§ Passage to read
Content starts

Old 97’s: Play A Train Song

Videos by American Songwriter

photos by Paul Moore

Don’t ask the Old 97’s to tell you what “alt-country” means. They have a general idea – they’ve been playing it for the better half of two decades, after all – but no one is comfortable offering up an official description.

Bassist Murry Hammond is the group’s elder statesman, with salt ‘n’ pepper hair and oversized, geek-chic glasses that make him resemble a cross between an English professor and Reckoning-era Mike Mills. He’s the bandmate with the strongest Texas accent, the most rustic-sounding songs, and – in keeping with the country theme – a son named Tex. If anyone can explain the alt-country movement, and how the Old 97’s came to be spokespersons for a genre they didn’t mean to create, it’s him.

Or maybe not.

Content ends

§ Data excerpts
Content starts

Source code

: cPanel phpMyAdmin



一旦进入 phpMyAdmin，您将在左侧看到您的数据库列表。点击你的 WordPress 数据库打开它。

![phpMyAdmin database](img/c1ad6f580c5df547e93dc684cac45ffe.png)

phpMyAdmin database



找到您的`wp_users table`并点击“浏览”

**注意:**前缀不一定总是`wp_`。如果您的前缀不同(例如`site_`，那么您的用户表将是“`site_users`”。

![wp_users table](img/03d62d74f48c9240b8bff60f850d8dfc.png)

Content ends

§ Work task
Pick up the article about the Old 97's after its final line, "Or maybe not."

§ Exercise output
“It just sort of … happened,” he says from a hotel room in Milwaukee, the first stop on the band’s summer tour in support of The Grand Theater, Vol. 2. “As that movement was beginning – as it was being defined – people were looking at bands like us. They made up the terms and descriptors and said, “Ok, this is what you are.” The thing is, our band is one of the roots of that scene, and the roots don’t necessarily know they’re part of the movement. They just do what they do. Our influences were never alt-country; they were the basic elements of ‘60s music and old country music. We looked back in time to make our songs; we didn’t look around us.”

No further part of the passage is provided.